----- Page text -----

[Tutor] learning recursion

[Danny Yoo]

On Fri, Feb 7, 2014 at 9:05 PM, rakesh sharma
<rakeshsharma14 at hotmail.com> wrote:
> Hi
>
> Shouldn't your code be like this
>
> def fib(n):
> if n==0:
> return 0
> else:
> return n + fib(n-1)


Hi Rakesh,

Unfortunately, no, because this computes a slightly different
function: the triangular numbers!  :P


That is, your function above is an implementation for the sum:

    0 + 1 + 2 + ... + n

It's also known as a "Gauss sum".


##################################################################

[Tangent ahead.  Skip if you're not interested.]

As a very tangent note, it's good for us programmers to know about
this function, because it shows up in some common places.  For
example, it occurs when we try to figure out approximately how long it
takes to concatenate a bunch of strings in a naive way.

Imagine the following artificial scenario:

#############################
long_string = ""
for n in range(1000):
    long_string = long_string + "X"
#############################

where we're building up a large string with repeated concatenations.

Does this look bad to you?  It should!  The string concatenation
operation takes time that's proportional to the size of the string
we're building up.  If we do the above, with _repeated_ string
concatenation, going through the whole loop will cost, altogether,
something on the order of:

    0 + 1 + 2 + ... + 1000

elementary operations, representing the first, second, ... and
thousandth time through that loop.

And if you know your Gauss sum, this sum can be quickly computed
without having to do each individual addition:

    0 + 1 + 2 + ... + 1000
        = (1000 * 1001) / 2
        = 500500

which is a fairly big number.

In general:

    0 + 1 + 2 + ... + n
        = n * (n+1) / 2

In practice, this means for us programmers that if we're going to
build up a large string in parts, doing repeated string concatenation
is not the right approach as it means we're doing things in quadratic
time.  It's better to build up a list of strings, and then do the
concatenation all at once, avoiding the repeating rebuilding of a
larger and larger string:

#############################
long_string_chunks = []
for n in range(1000):
    long_string_chunks.append("X")
long_string = "".join(long_string_chunks)
#############################

where the "".join(...) part, having been implemented well, and knowing
all the long_string_chunk elements, can do the string concatenation in
one single, efficient pass.

----- Excerpted data -----

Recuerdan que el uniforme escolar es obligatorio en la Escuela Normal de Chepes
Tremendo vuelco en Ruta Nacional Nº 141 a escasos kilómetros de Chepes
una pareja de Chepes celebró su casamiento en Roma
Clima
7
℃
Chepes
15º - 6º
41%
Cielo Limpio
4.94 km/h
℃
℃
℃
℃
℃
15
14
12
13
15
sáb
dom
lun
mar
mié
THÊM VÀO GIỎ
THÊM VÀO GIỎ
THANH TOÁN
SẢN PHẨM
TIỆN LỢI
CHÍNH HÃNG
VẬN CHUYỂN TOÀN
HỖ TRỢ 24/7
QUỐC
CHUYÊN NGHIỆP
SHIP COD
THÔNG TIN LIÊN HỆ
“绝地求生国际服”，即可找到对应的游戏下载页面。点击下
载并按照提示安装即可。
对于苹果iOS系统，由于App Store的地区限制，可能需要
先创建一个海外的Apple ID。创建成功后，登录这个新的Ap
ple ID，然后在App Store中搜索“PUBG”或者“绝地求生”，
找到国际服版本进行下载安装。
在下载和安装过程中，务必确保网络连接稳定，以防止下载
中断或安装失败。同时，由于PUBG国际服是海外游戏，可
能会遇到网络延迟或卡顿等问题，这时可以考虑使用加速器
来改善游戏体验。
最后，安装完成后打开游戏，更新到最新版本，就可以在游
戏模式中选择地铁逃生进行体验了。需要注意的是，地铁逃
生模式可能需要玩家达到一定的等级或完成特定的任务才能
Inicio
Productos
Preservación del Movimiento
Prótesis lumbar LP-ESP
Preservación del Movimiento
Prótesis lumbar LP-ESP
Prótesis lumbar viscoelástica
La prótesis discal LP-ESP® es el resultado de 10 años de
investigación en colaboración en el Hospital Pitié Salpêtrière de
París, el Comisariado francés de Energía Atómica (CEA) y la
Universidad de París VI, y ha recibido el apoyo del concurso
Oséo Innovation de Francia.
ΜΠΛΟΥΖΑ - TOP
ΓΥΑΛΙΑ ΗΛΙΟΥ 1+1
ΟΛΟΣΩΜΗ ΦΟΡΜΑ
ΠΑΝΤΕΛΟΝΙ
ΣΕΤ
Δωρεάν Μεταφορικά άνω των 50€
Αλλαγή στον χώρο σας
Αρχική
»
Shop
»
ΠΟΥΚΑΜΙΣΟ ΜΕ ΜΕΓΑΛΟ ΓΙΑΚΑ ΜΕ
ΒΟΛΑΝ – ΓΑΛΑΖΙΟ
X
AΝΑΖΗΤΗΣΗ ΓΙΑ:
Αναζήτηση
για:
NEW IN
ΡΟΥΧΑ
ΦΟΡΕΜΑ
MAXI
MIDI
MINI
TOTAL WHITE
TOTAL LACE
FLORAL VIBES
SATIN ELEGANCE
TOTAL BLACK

-----
----- Excerpted data -----

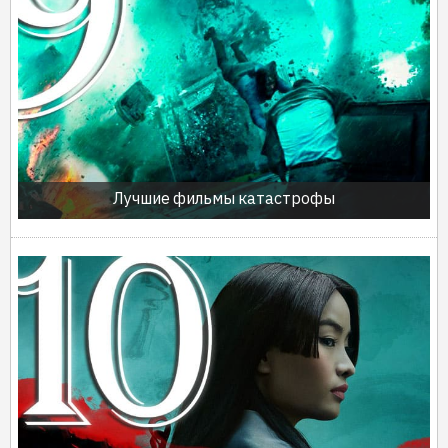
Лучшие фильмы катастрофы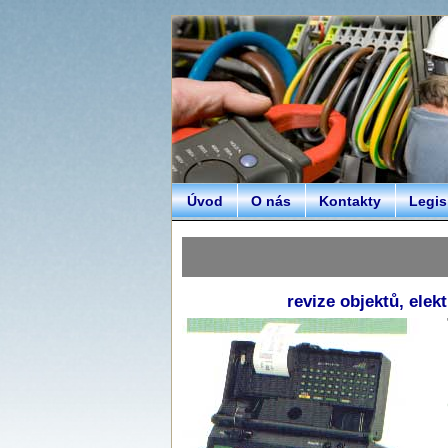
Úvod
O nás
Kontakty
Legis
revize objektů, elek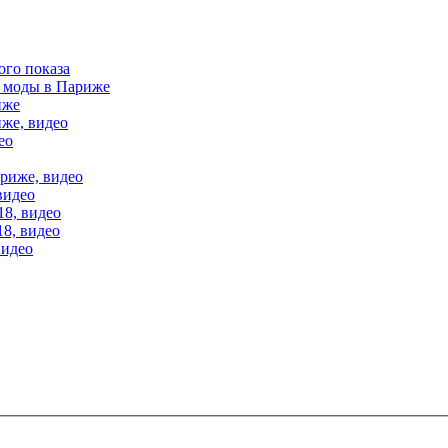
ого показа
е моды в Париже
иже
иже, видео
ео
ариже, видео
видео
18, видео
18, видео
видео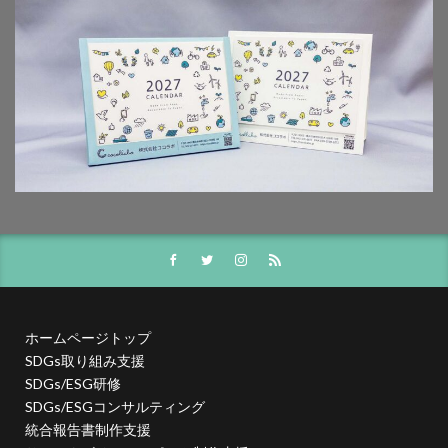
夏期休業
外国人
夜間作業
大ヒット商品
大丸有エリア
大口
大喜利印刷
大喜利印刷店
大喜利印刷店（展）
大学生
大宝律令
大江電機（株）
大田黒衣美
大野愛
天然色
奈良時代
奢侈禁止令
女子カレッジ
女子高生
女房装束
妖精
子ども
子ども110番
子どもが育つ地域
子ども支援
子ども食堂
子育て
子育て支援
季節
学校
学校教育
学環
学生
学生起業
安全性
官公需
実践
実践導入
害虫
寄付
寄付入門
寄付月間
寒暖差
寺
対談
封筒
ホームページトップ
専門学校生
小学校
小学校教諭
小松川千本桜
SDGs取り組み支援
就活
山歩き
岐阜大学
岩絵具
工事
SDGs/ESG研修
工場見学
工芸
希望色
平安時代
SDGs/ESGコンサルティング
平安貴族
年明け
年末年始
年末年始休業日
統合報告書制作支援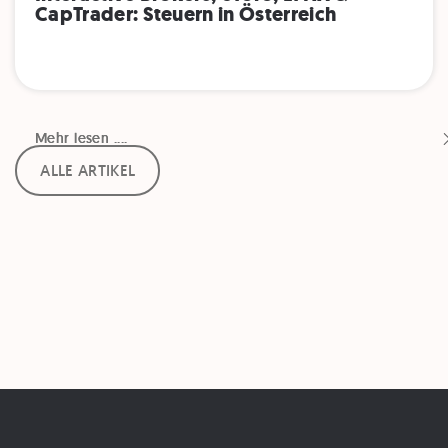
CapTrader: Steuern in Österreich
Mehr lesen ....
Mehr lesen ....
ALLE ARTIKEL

-----
----- Excerpted data -----

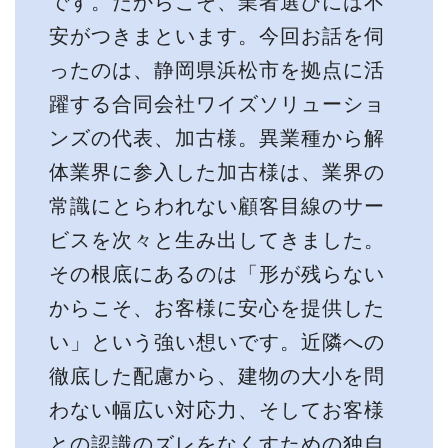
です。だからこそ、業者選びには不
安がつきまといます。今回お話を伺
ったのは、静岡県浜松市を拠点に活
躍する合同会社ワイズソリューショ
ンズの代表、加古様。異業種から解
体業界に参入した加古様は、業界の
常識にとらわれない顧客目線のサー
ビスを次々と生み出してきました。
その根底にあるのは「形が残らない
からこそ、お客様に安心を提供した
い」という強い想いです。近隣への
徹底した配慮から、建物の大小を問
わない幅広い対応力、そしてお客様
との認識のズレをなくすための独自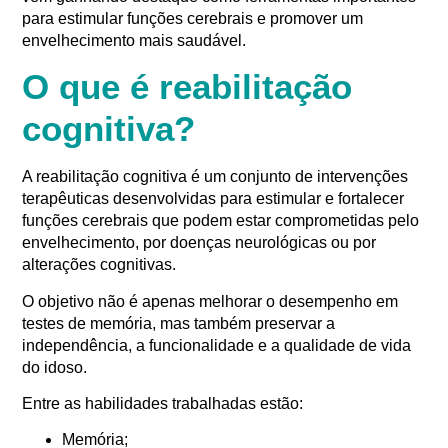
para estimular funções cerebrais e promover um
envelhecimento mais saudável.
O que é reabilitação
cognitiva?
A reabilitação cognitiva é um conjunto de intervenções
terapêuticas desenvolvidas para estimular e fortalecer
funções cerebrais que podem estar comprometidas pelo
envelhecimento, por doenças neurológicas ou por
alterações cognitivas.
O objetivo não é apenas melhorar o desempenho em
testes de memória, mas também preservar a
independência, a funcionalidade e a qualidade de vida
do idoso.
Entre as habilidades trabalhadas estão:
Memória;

-----

◆ **Required work**:
**A)** Answer these from the recursion thread:
(i) By what other name is the sum 0 + 1 + 2 + ... + n known?
(ii) What number does 0 + 1 + 2 + ... + 1000 come to?
(iii) Instead of repeated string concatenation, what should be built up before doing the concatenation all at once?
**B)** Write out the part of the recursion thread between "elementary operations, representing" and "fairly big number.", inclusive, word for word.
The listing has no connection to the recursion thread.

◆ **List of answers**:
**A)**
(i) A "Gauss sum"
(ii) 500500
(iii) A list of strings

**B)**
elementary operations, representing the first, second, ... and
thousandth time through that loop.

And if you know your Gauss sum, this sum can be quickly computed
without having to do each individual addition:

    0 + 1 + 2 + ... + 1000
        = (1000 * 1001) / 2
        = 500500

which is a fairly big number.